TEXT UNDER STUDY:

•••

Ruling a continent from an island

Say that an island nation managed to conquer a large amount of territory in a nearby continental landmass -- Britain conquering most of Europe, say, or Japan taking large areas of China. In such a circumstance, do you think it plausible that the empire would be administered from the home island, or would the government inevitably decamp to the mainland, where most of its territory and population were?
 
Say that an island nation managed to conquer a large amount of territory in a nearby continental landmass -- Britain conquering most of Europe, say, or Japan taking large areas of China. In such a circumstance, do you think it plausible that the empire would be administered from the home island, or would the government inevitably decamp to the mainland, where most of its territory and population were?

If OTL's British Empire is anything to go by, it is at least plausible to keep the government on the island.
However, I cannot think of any actual OTL example (the closest that comes to my mind is the so-called Angevin Empire).
Also, Earth's geography does not have much more possibilities that the ones you mentioned (maybe a Sri Lankan state ruling a large part of South India? Habana being the capital of a post-Independence Spanish America? Both look difficult).
 
If OTL's British Empire is anything to go by, it is at least plausible to keep the government on the island.
However, I cannot think of any actual OTL example (the closest that comes to my mind is the so-called Angevin Empire).
Also, Earth's geography does not have much more possibilities that the ones you mentioned (maybe a Sri Lankan state ruling a large part of South India? Habana being the capital of a post-Independence Spanish America? Both look difficult).

The classic AH cliche of Japanese-ruled China. About a dozen possible candidates in the Mediterranean. A Tasmania-based Australian empire (something like Lands of Red and Gold)
 
The classic AH cliche of Japanese-ruled China. About a dozen possible candidates in the Mediterranean. A Tasmania-based Australian empire (something like Lands of Red and Gold)

Thinking about it, for a while the Normans ran most of southern Italy from Sicily. This should count as an historical example, although relatively small scale. There's also Roussillon as a part of the Kingdom of Maiorca, although it's tiny. However, in general Mediterranean polities on islands did rarely rule large tracts of the mainland from island centres (the capital of the "Kingdom of Sardinia" was Turin, for instance).

•••

INFORMATION:
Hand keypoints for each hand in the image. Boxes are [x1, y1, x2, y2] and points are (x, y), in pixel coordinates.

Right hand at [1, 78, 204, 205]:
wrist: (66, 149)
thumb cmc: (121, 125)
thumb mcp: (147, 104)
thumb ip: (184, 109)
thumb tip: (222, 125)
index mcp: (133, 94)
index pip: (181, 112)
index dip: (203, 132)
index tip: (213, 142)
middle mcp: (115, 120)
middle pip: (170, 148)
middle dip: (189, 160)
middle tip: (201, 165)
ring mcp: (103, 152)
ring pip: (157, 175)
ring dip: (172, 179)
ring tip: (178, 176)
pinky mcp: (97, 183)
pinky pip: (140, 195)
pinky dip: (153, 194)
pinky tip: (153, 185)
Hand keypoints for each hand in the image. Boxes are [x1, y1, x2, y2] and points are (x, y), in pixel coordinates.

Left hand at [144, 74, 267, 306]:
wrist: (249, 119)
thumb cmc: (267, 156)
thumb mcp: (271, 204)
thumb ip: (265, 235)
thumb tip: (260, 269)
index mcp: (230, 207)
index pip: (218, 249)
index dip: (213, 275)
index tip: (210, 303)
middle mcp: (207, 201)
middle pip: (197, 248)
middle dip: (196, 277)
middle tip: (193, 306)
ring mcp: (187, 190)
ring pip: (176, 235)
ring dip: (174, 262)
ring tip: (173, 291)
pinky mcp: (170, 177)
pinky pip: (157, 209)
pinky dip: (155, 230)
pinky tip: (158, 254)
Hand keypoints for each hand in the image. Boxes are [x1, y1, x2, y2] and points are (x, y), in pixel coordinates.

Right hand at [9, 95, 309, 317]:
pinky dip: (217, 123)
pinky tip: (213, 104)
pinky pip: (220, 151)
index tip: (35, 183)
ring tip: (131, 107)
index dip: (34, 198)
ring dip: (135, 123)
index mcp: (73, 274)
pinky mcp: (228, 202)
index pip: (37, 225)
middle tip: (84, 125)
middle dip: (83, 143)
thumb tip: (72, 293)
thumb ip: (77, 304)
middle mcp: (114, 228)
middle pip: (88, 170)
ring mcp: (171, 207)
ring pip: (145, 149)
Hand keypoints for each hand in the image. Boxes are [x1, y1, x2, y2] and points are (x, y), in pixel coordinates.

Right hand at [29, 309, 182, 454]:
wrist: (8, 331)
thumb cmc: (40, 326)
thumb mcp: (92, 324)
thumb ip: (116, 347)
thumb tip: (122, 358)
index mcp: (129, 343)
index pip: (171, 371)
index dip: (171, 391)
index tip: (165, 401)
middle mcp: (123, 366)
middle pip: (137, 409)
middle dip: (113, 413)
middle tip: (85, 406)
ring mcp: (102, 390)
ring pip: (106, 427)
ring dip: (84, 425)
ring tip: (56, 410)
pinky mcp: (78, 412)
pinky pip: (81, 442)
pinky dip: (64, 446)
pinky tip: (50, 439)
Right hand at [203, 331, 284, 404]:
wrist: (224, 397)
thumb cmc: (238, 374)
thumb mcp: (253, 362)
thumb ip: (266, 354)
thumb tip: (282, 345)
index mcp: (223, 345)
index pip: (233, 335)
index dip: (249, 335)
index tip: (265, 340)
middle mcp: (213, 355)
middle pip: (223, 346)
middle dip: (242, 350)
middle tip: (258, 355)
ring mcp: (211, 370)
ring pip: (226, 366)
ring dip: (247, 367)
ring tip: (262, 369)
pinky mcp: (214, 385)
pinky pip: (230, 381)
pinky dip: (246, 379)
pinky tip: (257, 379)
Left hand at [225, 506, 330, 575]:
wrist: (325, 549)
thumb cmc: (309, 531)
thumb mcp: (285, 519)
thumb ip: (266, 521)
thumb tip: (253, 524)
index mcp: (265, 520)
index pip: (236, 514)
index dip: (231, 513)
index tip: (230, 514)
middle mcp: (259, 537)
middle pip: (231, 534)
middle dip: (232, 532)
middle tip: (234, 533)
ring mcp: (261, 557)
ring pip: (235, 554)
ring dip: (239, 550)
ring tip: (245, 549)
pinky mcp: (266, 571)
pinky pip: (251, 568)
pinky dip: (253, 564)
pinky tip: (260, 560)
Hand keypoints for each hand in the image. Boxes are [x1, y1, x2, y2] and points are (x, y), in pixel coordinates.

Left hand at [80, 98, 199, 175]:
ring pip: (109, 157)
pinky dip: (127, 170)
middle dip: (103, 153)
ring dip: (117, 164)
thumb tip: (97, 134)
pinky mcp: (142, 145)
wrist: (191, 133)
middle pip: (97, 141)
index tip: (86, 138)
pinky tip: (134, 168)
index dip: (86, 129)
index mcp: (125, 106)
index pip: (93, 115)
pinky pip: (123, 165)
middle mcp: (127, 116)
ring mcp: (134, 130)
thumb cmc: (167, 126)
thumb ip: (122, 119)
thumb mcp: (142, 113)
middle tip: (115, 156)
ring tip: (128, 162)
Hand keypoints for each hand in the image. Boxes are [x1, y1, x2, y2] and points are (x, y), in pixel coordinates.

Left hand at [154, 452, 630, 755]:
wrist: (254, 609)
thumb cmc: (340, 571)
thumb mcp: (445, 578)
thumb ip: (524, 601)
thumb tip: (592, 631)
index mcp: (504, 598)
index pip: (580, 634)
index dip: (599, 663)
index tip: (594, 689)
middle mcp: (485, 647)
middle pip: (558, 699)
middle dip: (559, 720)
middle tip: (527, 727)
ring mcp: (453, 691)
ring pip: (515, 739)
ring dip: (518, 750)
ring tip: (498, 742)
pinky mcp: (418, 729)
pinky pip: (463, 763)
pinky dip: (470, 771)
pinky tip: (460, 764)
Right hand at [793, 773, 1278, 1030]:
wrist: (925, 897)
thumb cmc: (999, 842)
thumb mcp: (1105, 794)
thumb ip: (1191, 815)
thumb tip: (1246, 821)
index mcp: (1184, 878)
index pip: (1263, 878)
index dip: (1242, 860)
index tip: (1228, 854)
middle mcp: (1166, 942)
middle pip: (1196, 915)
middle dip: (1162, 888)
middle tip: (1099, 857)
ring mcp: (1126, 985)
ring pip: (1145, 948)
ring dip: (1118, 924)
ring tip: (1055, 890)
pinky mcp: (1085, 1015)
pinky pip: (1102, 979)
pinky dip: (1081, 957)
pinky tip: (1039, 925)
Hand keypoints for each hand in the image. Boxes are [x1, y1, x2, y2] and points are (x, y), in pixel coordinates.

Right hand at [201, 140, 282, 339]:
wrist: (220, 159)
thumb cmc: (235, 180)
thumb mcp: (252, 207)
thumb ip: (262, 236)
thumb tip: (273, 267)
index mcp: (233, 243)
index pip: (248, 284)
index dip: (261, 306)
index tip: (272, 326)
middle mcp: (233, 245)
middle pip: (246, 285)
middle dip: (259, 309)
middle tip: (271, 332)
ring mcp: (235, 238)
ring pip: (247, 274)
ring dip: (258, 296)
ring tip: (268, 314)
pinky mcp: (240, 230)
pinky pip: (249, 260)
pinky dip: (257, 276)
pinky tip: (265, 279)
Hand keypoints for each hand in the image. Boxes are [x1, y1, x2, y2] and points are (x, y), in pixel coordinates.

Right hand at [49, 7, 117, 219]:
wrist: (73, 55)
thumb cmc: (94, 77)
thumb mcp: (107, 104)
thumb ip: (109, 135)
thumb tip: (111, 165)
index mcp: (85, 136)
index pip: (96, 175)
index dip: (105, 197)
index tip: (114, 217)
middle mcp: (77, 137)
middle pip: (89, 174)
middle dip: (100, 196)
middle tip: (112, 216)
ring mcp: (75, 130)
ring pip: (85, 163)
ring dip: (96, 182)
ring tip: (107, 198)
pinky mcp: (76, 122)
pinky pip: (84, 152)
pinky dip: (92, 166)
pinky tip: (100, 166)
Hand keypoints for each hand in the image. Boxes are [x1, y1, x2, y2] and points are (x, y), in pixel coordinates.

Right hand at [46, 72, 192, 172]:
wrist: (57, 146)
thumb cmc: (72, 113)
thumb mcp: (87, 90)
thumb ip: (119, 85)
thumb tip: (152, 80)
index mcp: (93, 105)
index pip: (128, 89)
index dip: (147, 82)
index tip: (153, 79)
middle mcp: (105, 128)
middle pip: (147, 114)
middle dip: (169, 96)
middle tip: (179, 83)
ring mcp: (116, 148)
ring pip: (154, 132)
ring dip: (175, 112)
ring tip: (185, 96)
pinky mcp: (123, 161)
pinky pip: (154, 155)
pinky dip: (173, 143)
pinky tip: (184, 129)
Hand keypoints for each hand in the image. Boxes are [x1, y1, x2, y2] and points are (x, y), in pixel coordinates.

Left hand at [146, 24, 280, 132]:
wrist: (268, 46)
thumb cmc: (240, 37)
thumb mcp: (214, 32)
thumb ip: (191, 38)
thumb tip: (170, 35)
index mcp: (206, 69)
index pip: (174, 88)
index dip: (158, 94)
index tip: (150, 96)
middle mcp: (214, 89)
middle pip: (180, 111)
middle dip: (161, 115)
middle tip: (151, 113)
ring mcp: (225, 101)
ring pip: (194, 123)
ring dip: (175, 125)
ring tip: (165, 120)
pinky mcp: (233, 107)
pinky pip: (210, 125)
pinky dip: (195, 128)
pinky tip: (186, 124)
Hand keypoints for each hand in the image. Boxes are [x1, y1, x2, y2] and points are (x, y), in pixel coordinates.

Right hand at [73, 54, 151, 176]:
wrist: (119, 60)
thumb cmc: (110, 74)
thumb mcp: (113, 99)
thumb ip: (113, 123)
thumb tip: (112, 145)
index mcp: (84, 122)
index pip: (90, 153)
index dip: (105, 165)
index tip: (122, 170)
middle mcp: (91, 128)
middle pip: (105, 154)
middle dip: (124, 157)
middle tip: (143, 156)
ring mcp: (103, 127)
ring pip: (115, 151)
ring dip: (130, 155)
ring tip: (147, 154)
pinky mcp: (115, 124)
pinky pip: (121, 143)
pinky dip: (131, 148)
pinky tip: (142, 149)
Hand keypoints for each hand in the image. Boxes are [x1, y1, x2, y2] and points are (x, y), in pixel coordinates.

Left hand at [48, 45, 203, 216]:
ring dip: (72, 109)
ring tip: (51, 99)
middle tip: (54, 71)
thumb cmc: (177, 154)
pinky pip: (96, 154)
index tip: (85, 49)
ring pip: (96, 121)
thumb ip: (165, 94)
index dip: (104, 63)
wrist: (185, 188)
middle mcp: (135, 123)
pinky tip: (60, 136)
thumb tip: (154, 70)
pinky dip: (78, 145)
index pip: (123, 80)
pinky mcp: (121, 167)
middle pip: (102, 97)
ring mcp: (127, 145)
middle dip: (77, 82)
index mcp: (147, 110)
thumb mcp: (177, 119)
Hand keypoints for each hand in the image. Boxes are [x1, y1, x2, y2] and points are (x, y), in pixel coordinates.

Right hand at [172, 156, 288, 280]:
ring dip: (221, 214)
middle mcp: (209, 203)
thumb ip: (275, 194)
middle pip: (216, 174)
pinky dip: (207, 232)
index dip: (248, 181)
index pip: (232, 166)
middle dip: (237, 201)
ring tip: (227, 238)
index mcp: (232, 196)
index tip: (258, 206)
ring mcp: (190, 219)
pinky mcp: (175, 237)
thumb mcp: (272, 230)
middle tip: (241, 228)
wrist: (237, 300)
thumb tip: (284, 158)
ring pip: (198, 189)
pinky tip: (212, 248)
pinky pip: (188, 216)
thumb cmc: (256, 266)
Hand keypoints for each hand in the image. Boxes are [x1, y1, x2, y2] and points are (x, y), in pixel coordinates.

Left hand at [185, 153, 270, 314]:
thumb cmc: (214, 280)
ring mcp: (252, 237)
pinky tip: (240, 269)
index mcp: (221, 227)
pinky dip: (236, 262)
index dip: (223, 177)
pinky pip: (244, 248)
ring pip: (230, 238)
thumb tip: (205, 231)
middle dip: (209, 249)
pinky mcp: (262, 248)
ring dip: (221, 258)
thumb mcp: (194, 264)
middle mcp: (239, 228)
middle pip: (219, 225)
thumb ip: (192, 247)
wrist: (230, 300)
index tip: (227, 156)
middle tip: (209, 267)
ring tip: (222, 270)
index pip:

•••

INSTRUCTIONS TO FOLLOW: Please give the capital of the "Kingdom of Sardinia" that the discussion on ruling a continent from an island names.

TASK ANSWER: Turin